Avrupa’nın çeşitli köşelerinde irili ufaklı keşif gezileri yapmaya alışkın bir bünye olarak, Afrika kültürüne adım atmak beni oldukça heyecanlandırmıştı. Her ne kadar Afrika denince ilk akla gelen hep Güney Afrika olsa da benim ilk maceram Fas oldu. 24 Mart-1 Nisan tarihleri arası sezonun tam açılış döneminde sırasıyla Kazablanka, Marakeş, Zagora Çölü, Şafşavan ve Tanca’yı keşfe çıktık. Seyahat boyunca tuttuğum notlarımı anılar haneme eklemek , görmek isteyenlere de rehber olabilmek ümidiyle burada derledim.
Genel olarak Morocco tecrübemden çıkarımlarım:
-Yurdum insanına, esnafına bir kez daha şükrettim(fas kazıklamakta bir dünya markası),
-Baharat alışkanlığından mıdır bilmem koku hassasiyetim tavan yaptı(insanlar ve mekanların kokusu),
-Pazarlık sünnettir deyimini özümsedim, bakkalda bile pazarlık yapmam gerektiğini öğrendim,
-Yemek için mekan araştırması ve rezervasyonlarını genellikle önceden yaptık, yapmadığımız zamanlar üzüldük :),
-Temizlik konusunda aşırı titiz gezginler mutlaka iyi otelleri tercih etmeli, gönül rahatlığıyla uyuyamadığımız zamanlar oldu,
-Değerli eşya taşıyorsam onlara koala gibi sarılmayı öğrendim, kapkaç küçümsenemez, başıma geleni aşağıda bir yerde anlattım:)
-Güneş kremi ve güneş gözlüğü hayat kurtarır,
-Fotoğraf çekimi için cennet mekandır,


Öncelikle SAW’da kural ve düzenden uzak Faslılarla beraber yaşadığımız boarding karmaşası geziye küçük bir ön yargıyla başlamamıza neden oldu.
Aklınızda olsun para bozdurmak için dolar, euro gerekli fakat Türkiye banka kartlarınızla da buradaki bankamatiklerden kolayca para çekmeniz mümkün, bu oldukça güzel bir alternatif. Komisyon bankadan bankaya değişiyor.
Gece 3:30’da varmamız nedeniyle beyaz-siyah taksi fark etmeden 400 dirhemi gözden çıkarmamız gerekti(yaklaşık 40 €). Neyse ki 158 yıllık(!) şahane beyaz mercedesler kapımızda hizmete hazır bekliyordu 😀
Normal şartlarda 300 dirheme -pazarlıkla- rahatlıkla seyahat edebilirsiniz. Ve öncelikle siyah taksileri tercih etmemiz tavsiye edildi, hizmet kalitesi fiyat dengesi bakımından. Beklemek için vaktiniz varsa toplu taşıma seçeneği de var, şehir merkezine kadar. Çok sayıda insan beklemekteydi.

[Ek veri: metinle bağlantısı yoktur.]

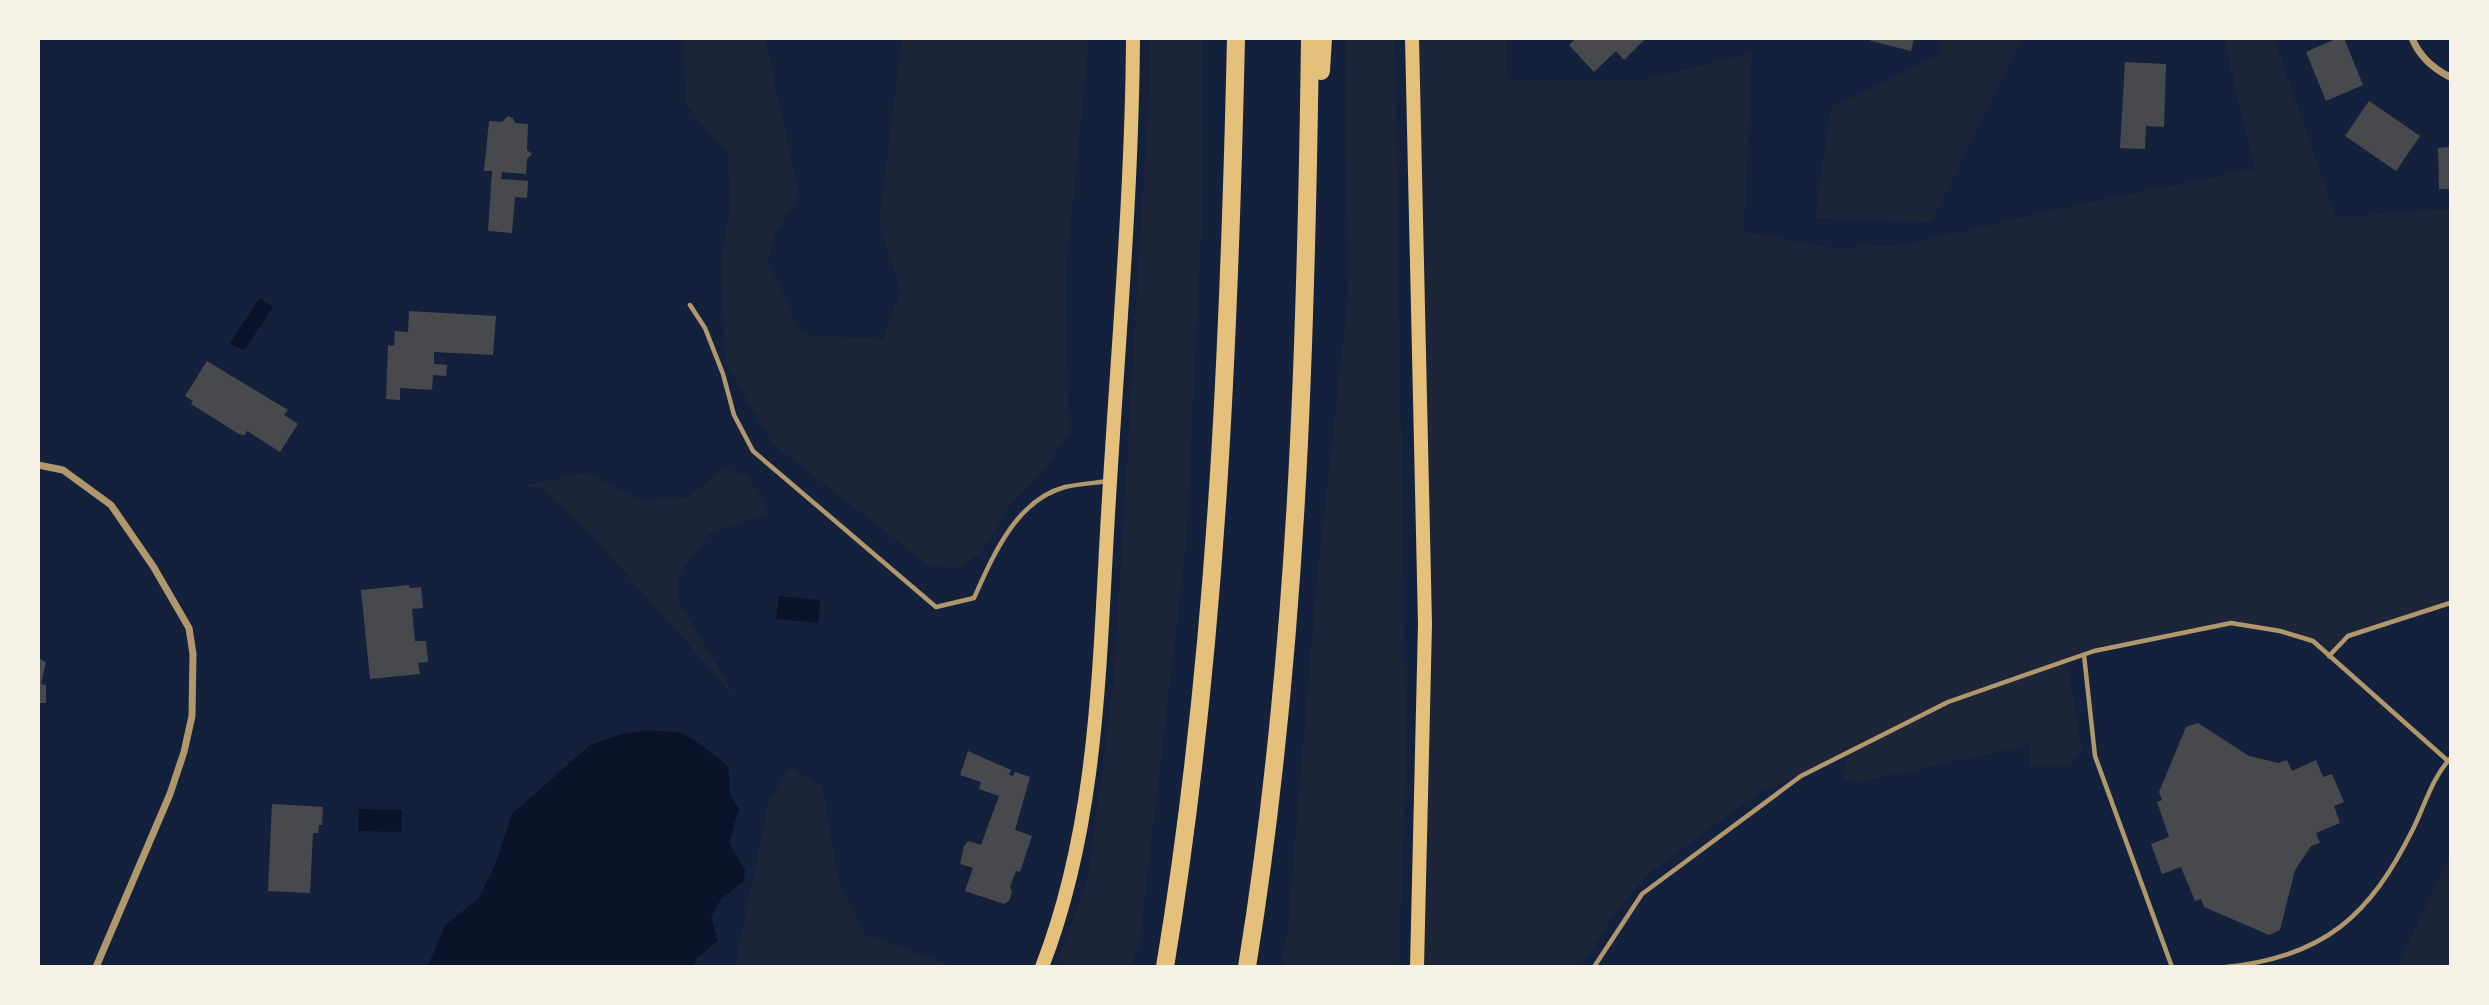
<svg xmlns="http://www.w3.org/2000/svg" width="2489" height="1005" font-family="'Archivo Narrow',sans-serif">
<rect width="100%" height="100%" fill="#14213d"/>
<g fill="#1d2539">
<path d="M 684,39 L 765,39 L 799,194 L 774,237 L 767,263 L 802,335 L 883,339 L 901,291 L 879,223 L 902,39 L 1089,39 L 1065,280 L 1069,433 L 1045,468 L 1007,509 L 983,551 L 955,570 L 927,564 L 773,444 L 725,361 L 721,261 L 731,200 L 727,152 L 685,104 Z"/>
<path d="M 1149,39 L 1202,39 L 1202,221 L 1186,545 L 1140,938 L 1132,966 L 1055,966 L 1088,879 L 1114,679 L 1150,75 Z"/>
<path d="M 1345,39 L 1395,39 L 1406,756 L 1399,966 L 1281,966 L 1288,927 L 1316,591 L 1348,296 Z"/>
<path d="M 1412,39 L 1507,39 L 1507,79 L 1646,80 L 1752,52 L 1744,232 L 1834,248 L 1904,245 L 2058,209 L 2255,169 L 2224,39 L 2274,39 L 2336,217 L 2450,209 L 2450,602 L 2411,613 L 2320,652 C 2311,646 2299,634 2288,632 C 2232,619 2121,642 2067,661 L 2082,748 L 2071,767 L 2030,767 L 2029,745 L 1860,782 L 1843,779 L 1848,754 L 1760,792 L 1648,874 L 1613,916 L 1582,966 L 1417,966 L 1425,624 Z"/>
<path d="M 1940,39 L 2022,39 L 1932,222 L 1815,218 L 1831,107 L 1941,54 Z"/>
<path d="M 724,468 L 749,477 L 769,514 L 709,534 L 677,577 L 677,599 L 736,698 L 591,534 L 544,490 L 527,485 L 586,473 L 639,500 L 688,498 Z"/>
<path d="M 789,767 L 822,786 L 839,883 L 866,935 L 952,966 L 735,966 L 769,802 Z"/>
<path d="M 2450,854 L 2450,966 L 2398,966 Z"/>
</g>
<g fill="#0b132b">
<path d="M 260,298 L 273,307 L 244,351 L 230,343 Z"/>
<path d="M 779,596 L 820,600 L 818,623 L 776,619 Z"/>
<path d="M 646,730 C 658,732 673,730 684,734 C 690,736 727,764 728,767 C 733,787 722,787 739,808 L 729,843 L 745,870 L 744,881 L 721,899 L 711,917 L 718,941 L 697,958 L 693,966 L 428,966 L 445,925 L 478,899 L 494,867 L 512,814 L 590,745 L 622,734 Z"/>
<path d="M 359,809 L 402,810 L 401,832 L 358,831 Z"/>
</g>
<g fill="#48494c">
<path d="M 1576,38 L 1646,38 L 1624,60 L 1616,51 L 1594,72 L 1569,45 Z"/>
<path d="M 1870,38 L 1914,38 L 1911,51 L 1871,41 Z"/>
<path d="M 2338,38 L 2344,38 L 2363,85 L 2326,101 L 2306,52 Z"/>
<path d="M 2125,62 L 2166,64 L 2164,127 L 2146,126 L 2145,149 L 2120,148 Z"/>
<path d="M 2369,101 L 2420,136 L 2396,171 L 2345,136 Z"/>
<path d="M 508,116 L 513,118 L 515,123 L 528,124 L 527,150 L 532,154 L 527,159 L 526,174 L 502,172 L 501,179 L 528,181 L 527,198 L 515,197 L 512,233 L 488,231 L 492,171 L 484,171 L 489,121 L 502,122 Z"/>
<path d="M 2450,147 L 2450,189 L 2439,189 L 2438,148 Z"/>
<path d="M 409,311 L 496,316 L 493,355 L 434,352 L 434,364 L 447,365 L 446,376 L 433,375 L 432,390 L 400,388 L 400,400 L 386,399 L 388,345 L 394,346 L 395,331 L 408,332 Z"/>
<path d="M 207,361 L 288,410 L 284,415 L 298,424 L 280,452 L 247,431 L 245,435 L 239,434 L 191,404 L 193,401 L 185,396 Z"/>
<path d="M 409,585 L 410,588 L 421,587 L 423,608 L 412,609 L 415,641 L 426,641 L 428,662 L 418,663 L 420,674 L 370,679 L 361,590 Z"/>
<path d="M 38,658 L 46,662 L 41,684 L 46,685 L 46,703 L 38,703 Z"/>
<path d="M 2198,723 L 2249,756 L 2279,763 L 2287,760 L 2292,771 L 2316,760 L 2323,777 L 2332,774 L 2344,802 L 2334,806 L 2340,823 L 2316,833 L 2320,843 L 2311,846 L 2295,870 L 2280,930 L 2269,935 L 2204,907 L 2201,899 L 2195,901 L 2181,867 L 2162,874 L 2151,844 L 2169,837 L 2157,802 L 2162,800 L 2159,792 L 2186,727 Z"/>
<path d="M 968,751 L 1011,770 L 1009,775 L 1013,776 L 1015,772 L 1030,777 L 1015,830 L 1032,836 L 1020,872 L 1016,871 L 1010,887 L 1012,892 L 1009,901 L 1004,904 L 965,891 L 973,868 L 960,864 L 964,846 L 968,841 L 981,845 L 999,796 L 979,789 L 981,782 L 960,775 Z"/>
<path d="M 272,804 L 323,807 L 322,825 L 319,825 L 318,833 L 313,833 L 310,893 L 268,891 Z"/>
</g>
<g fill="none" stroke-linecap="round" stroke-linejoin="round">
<g stroke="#b1986c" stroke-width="4.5">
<path d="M 690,305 L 705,328 L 723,374 L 734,415 L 753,451 L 936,607 L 974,598 C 993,556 1016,500 1065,487 C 1079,484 1095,483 1109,481"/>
<path d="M 2084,655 L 2095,756 L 2172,967"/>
<path d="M 2329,656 L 2348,636 L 2450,603"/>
<path d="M 1594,967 L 1642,894 L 1801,776 L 1948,702 L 2094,651 L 2231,623 L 2280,631 L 2313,641 L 2448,761"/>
<path d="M 2226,967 C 2324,957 2370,916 2413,829 C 2424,807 2433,776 2450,759"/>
</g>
<g stroke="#b1986c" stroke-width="7">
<path d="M 2412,38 C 2419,56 2434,69 2450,77"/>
<path d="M 38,465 L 63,470 L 111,505 L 153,566 L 189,628 L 193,654 L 192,716 L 184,752 L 170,794 L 96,967"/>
</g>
<g stroke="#e5c07b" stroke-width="14">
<path d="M 1412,38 L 1425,624 L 1417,967"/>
<path d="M 1042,967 C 1100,818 1099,655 1109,498 C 1118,345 1132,192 1133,38"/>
</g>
<g stroke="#e5c07b" stroke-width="18">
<path d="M 1321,71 L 1323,38"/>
<path d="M 1165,967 C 1216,660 1229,349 1236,38"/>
<path d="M 1247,967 C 1297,659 1306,349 1310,38"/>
</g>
</g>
<rect width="2489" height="1005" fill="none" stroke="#f6f1e7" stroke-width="80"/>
</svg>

Otoparkları da güvenlik açısından paralı olanları tercih etmekte fayda var(günlük 30 dirhem), diğerlerinde çeşit çeşit değnekçiler mevcut.
ve KAZABLANKA ile başlayalım
Kazablanka’da Dar Bouazza bölgesinde konakladık. Okyanus kenarında harika bir Fransız Restoranı var; Atlantic Beach. Kalamarlar şahane, sürahilerce beyaz ve kırmızı sangria eşliğinde deniz ürünleri yemelisiniz. Tatlıları da oldukça leziz… Fiyatlara gelince; kalamar 14€, Sangria 15€, tatlılar 5-6€, bira 4€. Tabi o zamanlar €=4,90 civarı…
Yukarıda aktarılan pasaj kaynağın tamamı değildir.